Others gathered around a fire, roasting s’mores before making way for a quick bite. Students seemed to be letting loose, which is what Hauser was hoping for, she said. Now that it’s getting toward the end of the semester, she said it’s a time for students to let go of stress for the night and have fun.

Later on, students filed into the Atwood Ballroom, where the main performance of the night was held. Will Rotten came to the stage around 9:30 p.m. He introduced himself, told about his coming into the business and then showed what he’s learned.

It wasn’t long before Rotten took a white sheet, flicked it out into the air and laid it down on stage. He pulled a bucket filled with glass toward the front of the stage. He dumped half of it out, pouring glass onto the sheet.

But, before going any further, Rotten was off the stage and into the crowd. He asked a student to pull one piece of glass out of the bucket to make sure it wasn’t fake, that he wasn’t faking.

He hopped back on stage, emptied the bucket and literally began jumping on the pile of glass with the encouragement of the crowd.

Rotten continued to narrate his Circus Side Show acts with stories and jokes. He told his first experience at a side show. He was a boy, and his father, a police officer working the state fair, gave him enough money for lunch — only lunch, he explained.

He took $1 and paid his admission into the side show tent, where he saw his first demonstration of sword-swallowing, fire eating and more. He was fascinated, because he “knew it was real.”

From there on, he began his career as a magician and later as a performer. He’s appeared on “Ripley’s Before it or Not” and “The Tonight Show.”

As he cleaned up the glass, he moved on with his act. The audience continue to cheer Rotten on as he performed one demonstration after another. At one point during his show, he pulled Abby Jacobs from the crowd on stage.

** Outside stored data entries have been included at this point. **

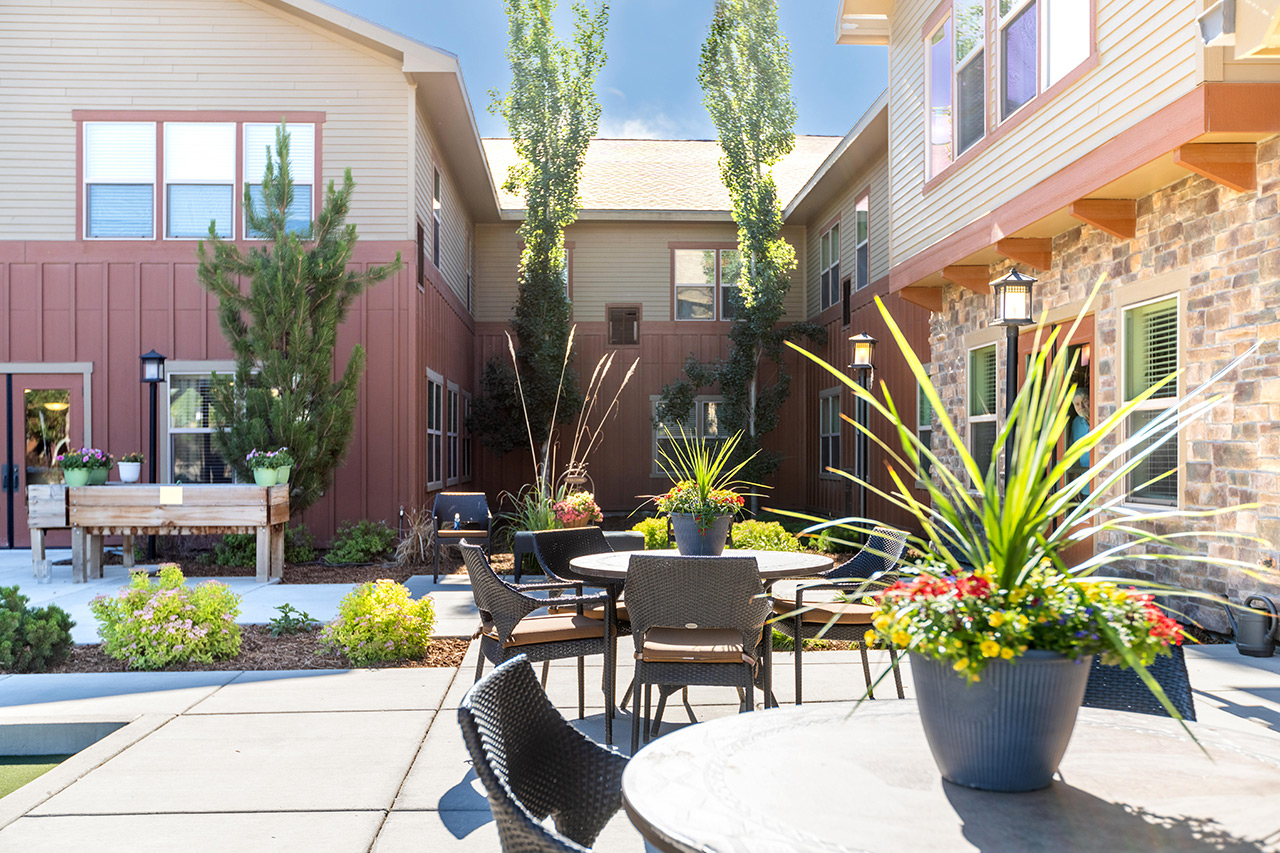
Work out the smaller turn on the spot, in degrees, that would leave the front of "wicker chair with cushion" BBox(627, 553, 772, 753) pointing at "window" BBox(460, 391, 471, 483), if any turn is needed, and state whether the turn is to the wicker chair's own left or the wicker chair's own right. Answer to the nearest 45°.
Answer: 0° — it already faces it

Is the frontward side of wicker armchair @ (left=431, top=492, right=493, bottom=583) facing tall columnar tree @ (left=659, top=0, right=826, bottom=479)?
no

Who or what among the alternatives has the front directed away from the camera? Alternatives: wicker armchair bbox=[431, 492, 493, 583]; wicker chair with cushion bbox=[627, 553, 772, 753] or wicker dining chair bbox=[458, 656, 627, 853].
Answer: the wicker chair with cushion

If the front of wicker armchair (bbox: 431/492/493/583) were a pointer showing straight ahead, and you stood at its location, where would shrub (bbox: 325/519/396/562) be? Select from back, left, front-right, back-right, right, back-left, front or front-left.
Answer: back-right

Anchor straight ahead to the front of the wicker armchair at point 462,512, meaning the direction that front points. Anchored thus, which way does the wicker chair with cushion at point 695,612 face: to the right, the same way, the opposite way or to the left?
the opposite way

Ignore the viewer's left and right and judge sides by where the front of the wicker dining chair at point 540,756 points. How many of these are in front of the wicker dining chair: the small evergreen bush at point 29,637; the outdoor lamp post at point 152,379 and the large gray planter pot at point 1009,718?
1

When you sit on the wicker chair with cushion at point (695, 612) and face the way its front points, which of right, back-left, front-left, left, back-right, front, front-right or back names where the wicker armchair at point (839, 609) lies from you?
front-right

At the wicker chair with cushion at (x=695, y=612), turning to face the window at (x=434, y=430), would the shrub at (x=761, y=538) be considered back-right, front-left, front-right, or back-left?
front-right

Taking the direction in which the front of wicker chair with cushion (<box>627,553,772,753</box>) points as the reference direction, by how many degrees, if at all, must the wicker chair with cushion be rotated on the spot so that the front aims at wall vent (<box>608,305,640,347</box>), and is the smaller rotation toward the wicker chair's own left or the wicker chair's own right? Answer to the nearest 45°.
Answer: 0° — it already faces it

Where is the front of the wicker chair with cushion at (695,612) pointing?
away from the camera

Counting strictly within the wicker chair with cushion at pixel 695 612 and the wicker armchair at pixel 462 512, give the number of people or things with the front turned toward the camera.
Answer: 1

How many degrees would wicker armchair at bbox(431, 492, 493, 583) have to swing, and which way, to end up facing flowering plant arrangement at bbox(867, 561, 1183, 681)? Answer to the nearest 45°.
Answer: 0° — it already faces it

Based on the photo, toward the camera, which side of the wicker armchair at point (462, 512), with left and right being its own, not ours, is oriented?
front

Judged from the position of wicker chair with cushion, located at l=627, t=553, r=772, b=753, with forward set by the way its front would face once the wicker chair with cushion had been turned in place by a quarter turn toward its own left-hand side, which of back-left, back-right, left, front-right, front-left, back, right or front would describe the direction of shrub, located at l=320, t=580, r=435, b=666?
front-right

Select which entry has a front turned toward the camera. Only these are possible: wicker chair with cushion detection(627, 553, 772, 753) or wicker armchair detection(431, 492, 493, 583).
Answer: the wicker armchair

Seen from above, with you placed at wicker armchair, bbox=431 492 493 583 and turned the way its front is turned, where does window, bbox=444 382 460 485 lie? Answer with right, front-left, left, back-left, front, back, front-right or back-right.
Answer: back

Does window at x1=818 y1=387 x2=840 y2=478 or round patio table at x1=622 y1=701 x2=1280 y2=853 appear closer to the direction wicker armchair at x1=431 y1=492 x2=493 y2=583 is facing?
the round patio table
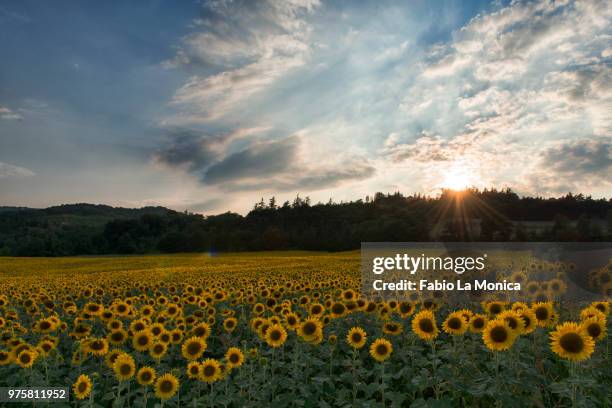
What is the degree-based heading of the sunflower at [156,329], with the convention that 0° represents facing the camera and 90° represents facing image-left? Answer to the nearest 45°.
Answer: approximately 0°

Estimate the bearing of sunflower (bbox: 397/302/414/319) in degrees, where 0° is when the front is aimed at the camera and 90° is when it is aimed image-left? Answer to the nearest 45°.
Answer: approximately 0°

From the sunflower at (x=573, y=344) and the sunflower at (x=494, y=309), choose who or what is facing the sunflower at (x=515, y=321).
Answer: the sunflower at (x=494, y=309)

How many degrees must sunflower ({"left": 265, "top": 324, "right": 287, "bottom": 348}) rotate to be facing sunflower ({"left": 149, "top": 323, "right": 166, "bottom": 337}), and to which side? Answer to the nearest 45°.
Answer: approximately 135° to its right

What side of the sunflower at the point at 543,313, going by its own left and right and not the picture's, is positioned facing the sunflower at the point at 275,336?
right

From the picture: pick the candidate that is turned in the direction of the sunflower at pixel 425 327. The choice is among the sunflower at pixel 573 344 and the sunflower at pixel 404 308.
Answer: the sunflower at pixel 404 308

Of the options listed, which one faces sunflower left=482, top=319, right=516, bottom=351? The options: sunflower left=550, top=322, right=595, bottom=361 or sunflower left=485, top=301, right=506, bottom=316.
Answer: sunflower left=485, top=301, right=506, bottom=316

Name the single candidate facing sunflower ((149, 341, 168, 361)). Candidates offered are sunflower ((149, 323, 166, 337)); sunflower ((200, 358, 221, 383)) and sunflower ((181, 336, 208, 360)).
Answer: sunflower ((149, 323, 166, 337))
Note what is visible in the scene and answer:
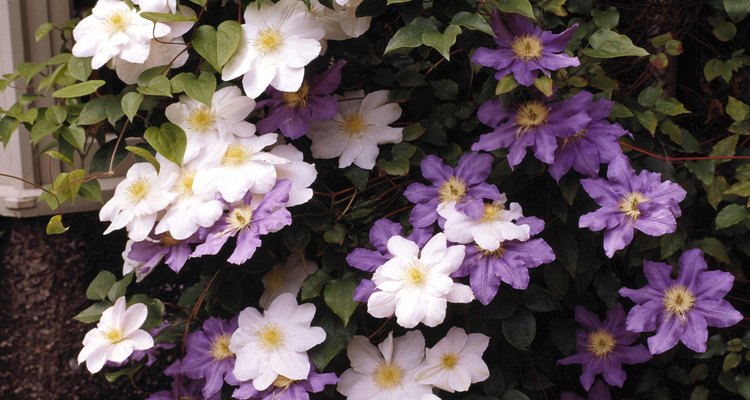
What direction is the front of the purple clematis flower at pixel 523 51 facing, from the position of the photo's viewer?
facing the viewer

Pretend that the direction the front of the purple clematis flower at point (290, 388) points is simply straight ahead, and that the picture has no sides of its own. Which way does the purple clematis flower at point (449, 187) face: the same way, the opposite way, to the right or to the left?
the same way

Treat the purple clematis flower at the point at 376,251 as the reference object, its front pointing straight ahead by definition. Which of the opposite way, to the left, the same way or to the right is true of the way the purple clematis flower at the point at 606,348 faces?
the same way

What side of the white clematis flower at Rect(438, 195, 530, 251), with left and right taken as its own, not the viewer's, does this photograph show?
front

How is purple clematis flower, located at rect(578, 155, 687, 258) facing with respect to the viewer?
toward the camera

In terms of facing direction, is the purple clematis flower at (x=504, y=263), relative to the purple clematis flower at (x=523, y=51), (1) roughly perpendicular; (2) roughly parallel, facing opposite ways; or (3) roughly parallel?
roughly parallel

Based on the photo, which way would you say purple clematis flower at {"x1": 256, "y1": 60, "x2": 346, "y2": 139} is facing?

He draped her in a feathery scarf as a way to make her a part of the show. Based on her reactions, it seemed that she might not have been ready for what he asked her to do next.

Rotten, with his red handkerchief in hand, pulled out a steel sword. The blade reflected the stage lights and glittered above the stage.

Jacobs was close by. Rotten explained what he was going to do next. The audience sat still and the room grew quiet.

Rotten thrust the blade up into the air in a precise way and guide the blade, point down, into his throat. When the blade had disappeared into his body, he bent over to show the crowd his success and motioned for Jacobs to remove the sword.

Rotten kept Jacobs on stage, pulling another student in for a different act, and continually interacted with the audience. Laughter and applause filled the room, especially at the end of Rotten’s act, when the audience stood from their seat to give him an “unsolicited” standing ovation.